Jesienne rozważania
Opuściły mnie emocje z końcem lata,
czekam teraz, co przyniesie jesień,
czy coś zyskam,czy pisana raczej strata,
cisza głucha, a tu kończy się już
wrzesień.
Jest październik i listopad całkiem
długi,
porządkować można myśli i uczucia,
nie popełnię błędu po raz drugi,
wykorzystam każdy dzień mojego życia.
A gdy grudzień zjawi się w odświętnej
szacie,
będę znowu atrakcyjna, wiecznie młoda
i pomyślę, co tu zrobić,żeby kiedyś,
niepotrzebnie zaniechania nie żałować.
Komentarze (9)
mądrośc płynie w Twojej deklaracji:) ten szczęśliwy co
każdy dzień umie wykorzystać.Ładnie napisane:)

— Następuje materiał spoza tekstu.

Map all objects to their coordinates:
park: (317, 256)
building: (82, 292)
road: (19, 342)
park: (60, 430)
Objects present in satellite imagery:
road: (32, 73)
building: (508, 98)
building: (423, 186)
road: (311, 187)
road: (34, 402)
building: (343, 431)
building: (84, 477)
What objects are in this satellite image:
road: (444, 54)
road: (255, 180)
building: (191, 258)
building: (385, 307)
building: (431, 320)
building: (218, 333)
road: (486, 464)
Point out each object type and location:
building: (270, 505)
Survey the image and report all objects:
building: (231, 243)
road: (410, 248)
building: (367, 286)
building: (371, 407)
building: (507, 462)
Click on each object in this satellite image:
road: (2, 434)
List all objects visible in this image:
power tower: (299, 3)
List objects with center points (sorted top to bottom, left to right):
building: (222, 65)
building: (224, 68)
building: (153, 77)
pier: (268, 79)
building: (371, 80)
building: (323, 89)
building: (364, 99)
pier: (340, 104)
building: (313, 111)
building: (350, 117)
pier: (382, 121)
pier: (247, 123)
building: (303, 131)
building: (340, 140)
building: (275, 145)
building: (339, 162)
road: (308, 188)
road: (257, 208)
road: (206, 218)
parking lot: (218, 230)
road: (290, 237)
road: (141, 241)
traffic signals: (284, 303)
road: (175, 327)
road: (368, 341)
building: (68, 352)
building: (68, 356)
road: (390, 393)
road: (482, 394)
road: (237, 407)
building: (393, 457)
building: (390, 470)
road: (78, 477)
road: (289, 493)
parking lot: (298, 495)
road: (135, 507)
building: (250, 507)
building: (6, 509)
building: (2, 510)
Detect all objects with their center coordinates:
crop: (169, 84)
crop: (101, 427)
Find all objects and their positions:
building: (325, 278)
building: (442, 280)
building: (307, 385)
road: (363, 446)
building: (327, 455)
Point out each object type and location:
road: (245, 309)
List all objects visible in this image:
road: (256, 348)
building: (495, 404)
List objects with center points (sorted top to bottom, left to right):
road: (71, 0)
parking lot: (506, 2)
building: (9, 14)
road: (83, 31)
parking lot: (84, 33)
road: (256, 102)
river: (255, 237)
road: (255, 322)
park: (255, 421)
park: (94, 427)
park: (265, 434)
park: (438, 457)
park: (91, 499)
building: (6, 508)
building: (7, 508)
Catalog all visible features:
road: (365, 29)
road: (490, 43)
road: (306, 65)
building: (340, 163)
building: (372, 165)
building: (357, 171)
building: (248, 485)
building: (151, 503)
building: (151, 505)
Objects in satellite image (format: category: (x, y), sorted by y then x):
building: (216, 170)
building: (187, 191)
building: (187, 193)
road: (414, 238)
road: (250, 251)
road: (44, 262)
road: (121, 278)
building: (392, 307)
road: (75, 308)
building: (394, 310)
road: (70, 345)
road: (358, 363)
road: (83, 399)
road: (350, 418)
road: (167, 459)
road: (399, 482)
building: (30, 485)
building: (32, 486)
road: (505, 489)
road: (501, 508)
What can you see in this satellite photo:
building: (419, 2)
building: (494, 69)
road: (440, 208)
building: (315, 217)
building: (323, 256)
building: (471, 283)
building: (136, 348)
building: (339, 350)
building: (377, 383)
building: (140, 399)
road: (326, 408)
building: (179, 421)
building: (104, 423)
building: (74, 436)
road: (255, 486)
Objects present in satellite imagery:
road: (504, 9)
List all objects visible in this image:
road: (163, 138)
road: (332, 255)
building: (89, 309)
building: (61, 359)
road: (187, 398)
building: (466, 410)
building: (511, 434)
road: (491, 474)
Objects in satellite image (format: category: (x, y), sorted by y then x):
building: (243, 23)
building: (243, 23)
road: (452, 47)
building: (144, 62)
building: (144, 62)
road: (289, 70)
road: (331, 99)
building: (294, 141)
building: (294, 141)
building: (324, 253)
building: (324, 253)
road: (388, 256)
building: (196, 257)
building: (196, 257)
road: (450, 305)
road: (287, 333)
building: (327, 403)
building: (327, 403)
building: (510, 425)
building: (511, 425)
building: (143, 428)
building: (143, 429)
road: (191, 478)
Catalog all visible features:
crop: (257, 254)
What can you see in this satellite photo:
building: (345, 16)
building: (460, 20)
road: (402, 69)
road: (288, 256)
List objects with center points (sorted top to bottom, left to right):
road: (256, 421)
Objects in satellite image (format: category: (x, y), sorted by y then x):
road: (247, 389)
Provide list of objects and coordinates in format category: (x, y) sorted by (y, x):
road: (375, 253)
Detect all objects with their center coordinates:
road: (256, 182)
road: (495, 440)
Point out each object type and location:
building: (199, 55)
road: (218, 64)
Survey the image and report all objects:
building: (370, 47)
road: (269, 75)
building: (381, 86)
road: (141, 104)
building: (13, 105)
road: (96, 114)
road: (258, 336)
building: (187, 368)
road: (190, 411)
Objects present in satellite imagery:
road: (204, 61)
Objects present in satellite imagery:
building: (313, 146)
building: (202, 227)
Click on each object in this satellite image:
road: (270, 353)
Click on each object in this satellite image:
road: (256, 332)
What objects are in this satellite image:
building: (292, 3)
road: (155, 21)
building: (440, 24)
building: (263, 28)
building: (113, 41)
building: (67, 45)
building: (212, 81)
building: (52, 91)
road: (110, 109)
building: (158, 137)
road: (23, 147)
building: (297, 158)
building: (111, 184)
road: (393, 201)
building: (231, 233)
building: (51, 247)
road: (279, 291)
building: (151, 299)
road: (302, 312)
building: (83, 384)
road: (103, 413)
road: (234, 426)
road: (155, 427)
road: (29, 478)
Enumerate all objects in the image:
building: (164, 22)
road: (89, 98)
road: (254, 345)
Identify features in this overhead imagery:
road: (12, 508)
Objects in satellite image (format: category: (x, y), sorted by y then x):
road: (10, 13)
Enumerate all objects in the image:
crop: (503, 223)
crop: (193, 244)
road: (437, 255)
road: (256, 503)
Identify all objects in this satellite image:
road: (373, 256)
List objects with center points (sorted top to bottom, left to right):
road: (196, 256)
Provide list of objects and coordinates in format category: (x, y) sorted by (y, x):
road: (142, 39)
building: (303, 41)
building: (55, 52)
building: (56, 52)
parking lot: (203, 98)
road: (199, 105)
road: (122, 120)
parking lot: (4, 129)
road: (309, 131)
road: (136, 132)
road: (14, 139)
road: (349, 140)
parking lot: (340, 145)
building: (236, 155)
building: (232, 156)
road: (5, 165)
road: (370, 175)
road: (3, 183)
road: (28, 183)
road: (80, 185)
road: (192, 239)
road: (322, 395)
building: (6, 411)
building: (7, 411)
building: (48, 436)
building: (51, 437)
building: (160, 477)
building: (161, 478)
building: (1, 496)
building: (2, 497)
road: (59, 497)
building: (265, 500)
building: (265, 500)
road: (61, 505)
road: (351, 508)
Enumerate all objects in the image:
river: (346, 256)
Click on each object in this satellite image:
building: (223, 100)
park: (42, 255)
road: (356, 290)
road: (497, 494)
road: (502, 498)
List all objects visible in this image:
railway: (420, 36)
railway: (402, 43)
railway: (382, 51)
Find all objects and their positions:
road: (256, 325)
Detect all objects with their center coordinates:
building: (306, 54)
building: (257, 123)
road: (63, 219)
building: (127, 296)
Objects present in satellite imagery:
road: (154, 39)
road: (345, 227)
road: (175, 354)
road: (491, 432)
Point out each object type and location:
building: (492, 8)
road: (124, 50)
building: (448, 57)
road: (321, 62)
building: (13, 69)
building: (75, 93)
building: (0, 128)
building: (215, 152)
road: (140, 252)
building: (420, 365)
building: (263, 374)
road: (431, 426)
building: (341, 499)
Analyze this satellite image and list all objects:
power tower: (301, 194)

Dobrze dawać sobie takie obietnice od czasu do czasu -
może choć części uda się dotrzymać - bo to bywa
trudne...
Rozwazania i postanowienia sa planem doskonalym wrecz.
Nie zawsze jednak chciec, to móc. Ale czesto tak jest
:)
w takie jesienne dni kiedy wieczory sa dlugie mozna
usiasc i przemyslec wszystkie sprawy jak rowniez
zastanowic sie nad swoim zyciem i pomyslec czy nie
nalezy czegos zmienic ..dobry wiersz
Słusznie,,carpe diem''.trzeba wykorzystać kazda chwilę
życia, nie zasypiać.Bardzo ładne pojmowanie
rzeczywistości zycia.
Jesienne rozważanie....dojrzale i mądre slowa....dają
poczucie czasu..i jego przemijania...refleksja....
Brawo!.Starajmy sie wykorzystac kazda godzine,dzien
naszego zecia.
piekne zwierzenie, nuta żalu i melancholii..cóż ja
także spróbuję przeczekac tę jesień, w zadumie ,w
zapomnieniu że kochałem...
Piękna i mądra deklaracja. Jesień w swoim spokoju
niesie klimat sprzyjający wyciszeniu i refleksji, co
bardzo celnie pokazałaś w tym wierszu.